+++ Data provided +++

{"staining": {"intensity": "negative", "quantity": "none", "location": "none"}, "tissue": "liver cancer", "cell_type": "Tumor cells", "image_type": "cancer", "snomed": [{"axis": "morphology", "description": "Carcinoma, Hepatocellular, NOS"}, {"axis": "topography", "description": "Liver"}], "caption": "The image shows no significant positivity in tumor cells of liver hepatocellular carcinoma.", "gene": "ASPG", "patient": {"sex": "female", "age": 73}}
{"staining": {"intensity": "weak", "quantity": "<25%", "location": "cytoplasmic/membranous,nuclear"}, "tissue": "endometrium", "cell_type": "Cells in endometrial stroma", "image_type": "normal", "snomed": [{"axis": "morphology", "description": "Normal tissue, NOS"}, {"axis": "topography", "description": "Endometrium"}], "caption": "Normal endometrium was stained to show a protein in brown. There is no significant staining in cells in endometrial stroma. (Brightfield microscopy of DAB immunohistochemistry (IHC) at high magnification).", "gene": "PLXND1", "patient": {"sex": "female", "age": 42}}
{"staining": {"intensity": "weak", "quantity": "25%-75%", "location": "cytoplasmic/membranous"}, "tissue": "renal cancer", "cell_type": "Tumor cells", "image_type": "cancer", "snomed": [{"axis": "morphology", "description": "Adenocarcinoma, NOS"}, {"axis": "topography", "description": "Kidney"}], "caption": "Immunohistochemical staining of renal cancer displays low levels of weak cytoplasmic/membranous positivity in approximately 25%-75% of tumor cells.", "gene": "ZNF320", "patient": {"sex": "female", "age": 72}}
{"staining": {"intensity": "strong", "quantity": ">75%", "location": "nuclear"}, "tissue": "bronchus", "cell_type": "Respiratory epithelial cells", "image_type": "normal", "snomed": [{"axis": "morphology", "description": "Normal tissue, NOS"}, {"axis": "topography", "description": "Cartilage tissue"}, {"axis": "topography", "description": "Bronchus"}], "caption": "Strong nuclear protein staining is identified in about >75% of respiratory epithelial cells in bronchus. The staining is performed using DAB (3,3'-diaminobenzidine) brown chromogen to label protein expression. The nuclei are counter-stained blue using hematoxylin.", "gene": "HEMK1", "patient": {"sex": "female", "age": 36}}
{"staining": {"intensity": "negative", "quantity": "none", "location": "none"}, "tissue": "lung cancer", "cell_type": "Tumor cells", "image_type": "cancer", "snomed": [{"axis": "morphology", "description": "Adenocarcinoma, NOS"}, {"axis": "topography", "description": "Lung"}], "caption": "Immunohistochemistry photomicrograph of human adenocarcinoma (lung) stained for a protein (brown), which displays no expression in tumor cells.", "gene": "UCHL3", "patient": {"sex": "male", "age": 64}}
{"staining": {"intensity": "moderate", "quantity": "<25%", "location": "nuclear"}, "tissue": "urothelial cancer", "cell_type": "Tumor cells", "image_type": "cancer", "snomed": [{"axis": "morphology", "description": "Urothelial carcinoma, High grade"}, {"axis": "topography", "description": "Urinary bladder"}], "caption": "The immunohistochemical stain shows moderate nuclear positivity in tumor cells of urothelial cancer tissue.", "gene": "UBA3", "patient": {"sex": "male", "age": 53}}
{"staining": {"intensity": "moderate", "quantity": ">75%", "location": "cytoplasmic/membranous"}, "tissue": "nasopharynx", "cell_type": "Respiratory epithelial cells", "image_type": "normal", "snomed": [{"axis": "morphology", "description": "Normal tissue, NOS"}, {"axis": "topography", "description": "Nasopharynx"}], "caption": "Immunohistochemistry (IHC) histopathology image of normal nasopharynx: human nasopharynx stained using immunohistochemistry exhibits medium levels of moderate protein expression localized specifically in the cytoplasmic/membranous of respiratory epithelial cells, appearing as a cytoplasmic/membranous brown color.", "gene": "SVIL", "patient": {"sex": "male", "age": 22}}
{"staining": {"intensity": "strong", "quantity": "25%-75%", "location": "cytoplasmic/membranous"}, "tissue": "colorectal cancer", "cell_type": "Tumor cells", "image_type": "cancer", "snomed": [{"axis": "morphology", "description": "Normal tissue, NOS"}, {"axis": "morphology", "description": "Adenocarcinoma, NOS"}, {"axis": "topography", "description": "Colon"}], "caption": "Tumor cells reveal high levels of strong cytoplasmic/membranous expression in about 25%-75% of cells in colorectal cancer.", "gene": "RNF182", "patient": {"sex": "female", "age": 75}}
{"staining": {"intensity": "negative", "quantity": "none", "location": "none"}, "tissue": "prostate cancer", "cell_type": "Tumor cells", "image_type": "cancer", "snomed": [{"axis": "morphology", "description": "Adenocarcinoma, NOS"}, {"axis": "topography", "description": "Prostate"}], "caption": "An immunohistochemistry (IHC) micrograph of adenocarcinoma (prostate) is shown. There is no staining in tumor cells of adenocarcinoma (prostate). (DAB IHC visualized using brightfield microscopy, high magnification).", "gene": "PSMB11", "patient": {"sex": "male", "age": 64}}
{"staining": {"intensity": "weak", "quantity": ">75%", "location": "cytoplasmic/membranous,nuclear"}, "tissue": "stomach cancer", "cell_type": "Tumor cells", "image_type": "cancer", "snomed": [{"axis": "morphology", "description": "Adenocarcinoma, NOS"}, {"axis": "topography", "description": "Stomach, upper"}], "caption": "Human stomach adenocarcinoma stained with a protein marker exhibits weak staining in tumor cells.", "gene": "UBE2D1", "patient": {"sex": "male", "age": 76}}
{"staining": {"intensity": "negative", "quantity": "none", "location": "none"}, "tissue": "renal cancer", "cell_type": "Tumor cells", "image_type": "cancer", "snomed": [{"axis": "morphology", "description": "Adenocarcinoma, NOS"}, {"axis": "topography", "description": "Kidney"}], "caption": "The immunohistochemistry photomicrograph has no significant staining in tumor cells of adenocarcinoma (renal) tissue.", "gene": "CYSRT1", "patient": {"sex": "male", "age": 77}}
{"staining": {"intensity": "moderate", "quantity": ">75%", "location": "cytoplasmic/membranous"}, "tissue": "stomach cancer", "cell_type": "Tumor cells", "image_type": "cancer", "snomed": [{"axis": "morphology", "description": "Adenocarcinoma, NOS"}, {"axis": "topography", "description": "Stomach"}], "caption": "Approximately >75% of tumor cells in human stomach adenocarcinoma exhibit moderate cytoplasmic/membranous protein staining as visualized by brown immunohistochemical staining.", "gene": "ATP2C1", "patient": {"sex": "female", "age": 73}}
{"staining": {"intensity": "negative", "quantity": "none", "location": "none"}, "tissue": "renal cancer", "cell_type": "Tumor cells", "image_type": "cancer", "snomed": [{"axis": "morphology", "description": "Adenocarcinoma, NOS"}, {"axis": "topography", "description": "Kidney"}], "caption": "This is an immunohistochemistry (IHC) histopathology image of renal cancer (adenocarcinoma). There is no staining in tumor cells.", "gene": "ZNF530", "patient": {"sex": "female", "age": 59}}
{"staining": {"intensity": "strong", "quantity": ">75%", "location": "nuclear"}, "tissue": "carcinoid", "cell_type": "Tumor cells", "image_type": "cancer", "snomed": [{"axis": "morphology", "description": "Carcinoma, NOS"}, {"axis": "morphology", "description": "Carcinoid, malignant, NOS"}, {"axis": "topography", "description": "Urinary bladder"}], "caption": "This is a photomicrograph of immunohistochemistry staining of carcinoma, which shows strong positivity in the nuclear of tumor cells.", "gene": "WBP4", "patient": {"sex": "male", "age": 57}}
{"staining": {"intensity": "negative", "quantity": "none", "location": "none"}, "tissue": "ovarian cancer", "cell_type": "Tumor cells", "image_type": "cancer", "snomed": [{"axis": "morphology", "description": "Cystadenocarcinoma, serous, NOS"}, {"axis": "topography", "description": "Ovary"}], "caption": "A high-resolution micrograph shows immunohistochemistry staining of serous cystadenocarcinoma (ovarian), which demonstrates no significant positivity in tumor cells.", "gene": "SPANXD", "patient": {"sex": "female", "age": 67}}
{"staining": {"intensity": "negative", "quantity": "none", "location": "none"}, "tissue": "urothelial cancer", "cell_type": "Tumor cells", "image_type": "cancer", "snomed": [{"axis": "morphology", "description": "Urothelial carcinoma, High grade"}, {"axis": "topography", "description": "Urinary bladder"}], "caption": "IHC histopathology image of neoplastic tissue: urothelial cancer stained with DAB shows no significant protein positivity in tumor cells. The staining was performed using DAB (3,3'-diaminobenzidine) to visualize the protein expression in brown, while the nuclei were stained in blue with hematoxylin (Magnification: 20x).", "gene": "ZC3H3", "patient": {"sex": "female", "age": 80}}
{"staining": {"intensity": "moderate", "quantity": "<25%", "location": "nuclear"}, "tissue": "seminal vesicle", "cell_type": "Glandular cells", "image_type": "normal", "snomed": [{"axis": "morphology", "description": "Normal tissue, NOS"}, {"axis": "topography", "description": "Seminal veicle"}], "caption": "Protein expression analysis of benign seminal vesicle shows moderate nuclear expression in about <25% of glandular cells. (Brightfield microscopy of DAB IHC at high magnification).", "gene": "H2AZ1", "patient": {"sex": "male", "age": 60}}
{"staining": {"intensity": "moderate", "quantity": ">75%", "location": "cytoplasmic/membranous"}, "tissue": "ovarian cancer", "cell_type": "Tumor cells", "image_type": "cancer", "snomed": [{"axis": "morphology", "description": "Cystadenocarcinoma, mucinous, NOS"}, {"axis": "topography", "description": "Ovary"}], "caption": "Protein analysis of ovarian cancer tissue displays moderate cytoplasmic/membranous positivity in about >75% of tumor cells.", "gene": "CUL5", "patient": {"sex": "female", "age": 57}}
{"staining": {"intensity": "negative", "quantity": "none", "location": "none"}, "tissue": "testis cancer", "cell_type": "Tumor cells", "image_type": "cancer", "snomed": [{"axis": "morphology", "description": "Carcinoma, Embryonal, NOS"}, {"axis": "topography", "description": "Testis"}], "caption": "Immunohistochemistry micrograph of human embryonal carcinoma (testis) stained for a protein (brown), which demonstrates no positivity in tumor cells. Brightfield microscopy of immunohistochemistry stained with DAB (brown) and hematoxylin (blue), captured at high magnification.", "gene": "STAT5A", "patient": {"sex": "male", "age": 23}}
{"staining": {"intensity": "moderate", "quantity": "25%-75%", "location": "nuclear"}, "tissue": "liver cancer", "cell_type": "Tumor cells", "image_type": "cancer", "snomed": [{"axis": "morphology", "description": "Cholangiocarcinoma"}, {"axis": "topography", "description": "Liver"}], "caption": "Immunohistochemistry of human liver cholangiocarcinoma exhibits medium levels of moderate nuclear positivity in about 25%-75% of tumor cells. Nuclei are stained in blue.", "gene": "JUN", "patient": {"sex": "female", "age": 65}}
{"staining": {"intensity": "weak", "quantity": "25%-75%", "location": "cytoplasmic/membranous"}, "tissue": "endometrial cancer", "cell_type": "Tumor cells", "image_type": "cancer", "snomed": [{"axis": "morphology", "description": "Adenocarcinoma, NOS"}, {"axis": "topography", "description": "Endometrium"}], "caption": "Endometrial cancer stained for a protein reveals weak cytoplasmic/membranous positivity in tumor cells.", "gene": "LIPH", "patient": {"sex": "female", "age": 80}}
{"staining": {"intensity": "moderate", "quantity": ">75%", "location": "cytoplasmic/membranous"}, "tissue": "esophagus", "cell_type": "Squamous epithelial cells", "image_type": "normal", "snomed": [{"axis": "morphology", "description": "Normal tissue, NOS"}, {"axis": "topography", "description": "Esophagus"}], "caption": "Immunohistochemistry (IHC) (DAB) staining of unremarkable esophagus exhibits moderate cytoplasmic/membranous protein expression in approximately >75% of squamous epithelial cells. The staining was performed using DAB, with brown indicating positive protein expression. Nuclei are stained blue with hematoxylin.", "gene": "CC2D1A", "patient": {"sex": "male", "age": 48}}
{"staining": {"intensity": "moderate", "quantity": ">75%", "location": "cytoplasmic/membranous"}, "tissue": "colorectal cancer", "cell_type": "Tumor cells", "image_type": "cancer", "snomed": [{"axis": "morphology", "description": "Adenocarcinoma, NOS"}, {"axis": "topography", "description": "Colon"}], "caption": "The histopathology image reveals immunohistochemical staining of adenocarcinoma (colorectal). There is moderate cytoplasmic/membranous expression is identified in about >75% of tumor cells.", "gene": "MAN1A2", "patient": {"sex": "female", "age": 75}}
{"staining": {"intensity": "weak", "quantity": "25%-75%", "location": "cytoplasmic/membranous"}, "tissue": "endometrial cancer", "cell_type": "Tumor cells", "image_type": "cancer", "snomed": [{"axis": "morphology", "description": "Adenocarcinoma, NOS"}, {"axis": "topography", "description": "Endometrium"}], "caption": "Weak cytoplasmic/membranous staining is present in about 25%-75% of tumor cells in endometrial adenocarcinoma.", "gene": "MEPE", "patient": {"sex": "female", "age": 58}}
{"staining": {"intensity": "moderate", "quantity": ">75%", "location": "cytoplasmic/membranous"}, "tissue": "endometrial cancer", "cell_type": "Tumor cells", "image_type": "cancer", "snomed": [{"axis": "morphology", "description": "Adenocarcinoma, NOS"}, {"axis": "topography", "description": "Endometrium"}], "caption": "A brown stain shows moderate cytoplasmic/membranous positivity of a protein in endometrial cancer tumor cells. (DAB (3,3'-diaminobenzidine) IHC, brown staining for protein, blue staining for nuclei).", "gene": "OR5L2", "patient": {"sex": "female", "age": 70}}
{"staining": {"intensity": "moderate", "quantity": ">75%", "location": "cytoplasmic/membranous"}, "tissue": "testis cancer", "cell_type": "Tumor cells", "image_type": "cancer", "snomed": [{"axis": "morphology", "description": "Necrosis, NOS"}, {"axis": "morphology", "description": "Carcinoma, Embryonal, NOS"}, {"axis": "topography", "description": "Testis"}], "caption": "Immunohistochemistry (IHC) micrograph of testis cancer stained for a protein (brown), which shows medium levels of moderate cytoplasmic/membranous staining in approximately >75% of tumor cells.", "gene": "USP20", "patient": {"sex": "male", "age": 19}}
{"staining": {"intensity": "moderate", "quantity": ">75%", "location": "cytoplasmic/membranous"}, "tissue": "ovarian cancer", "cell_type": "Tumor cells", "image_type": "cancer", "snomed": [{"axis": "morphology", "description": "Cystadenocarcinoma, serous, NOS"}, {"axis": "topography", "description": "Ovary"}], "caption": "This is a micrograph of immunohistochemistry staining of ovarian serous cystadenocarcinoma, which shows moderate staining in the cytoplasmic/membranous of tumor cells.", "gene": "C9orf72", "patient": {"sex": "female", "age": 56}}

+++

> _What you should do_: Reproduce every line of the entries above, unchanged, from the very first one down to and including the line containing "endometrium was stained".

> _Exercise answer_:
{"staining": {"intensity": "negative", "quantity": "none", "location": "none"}, "tissue": "liver cancer", "cell_type": "Tumor cells", "image_type": "cancer", "snomed": [{"axis": "morphology", "description": "Carcinoma, Hepatocellular, NOS"}, {"axis": "topography", "description": "Liver"}], "caption": "The image shows no significant positivity in tumor cells of liver hepatocellular carcinoma.", "gene": "ASPG", "patient": {"sex": "female", "age": 73}}
{"staining": {"intensity": "weak", "quantity": "<25%", "location": "cytoplasmic/membranous,nuclear"}, "tissue": "endometrium", "cell_type": "Cells in endometrial stroma", "image_type": "normal", "snomed": [{"axis": "morphology", "description": "Normal tissue, NOS"}, {"axis": "topography", "description": "Endometrium"}], "caption": "Normal endometrium was stained to show a protein in brown. There is no significant staining in cells in endometrial stroma. (Brightfield microscopy of DAB immunohistochemistry (IHC) at high magnification).", "gene": "PLXND1", "patient": {"sex": "female", "age": 42}}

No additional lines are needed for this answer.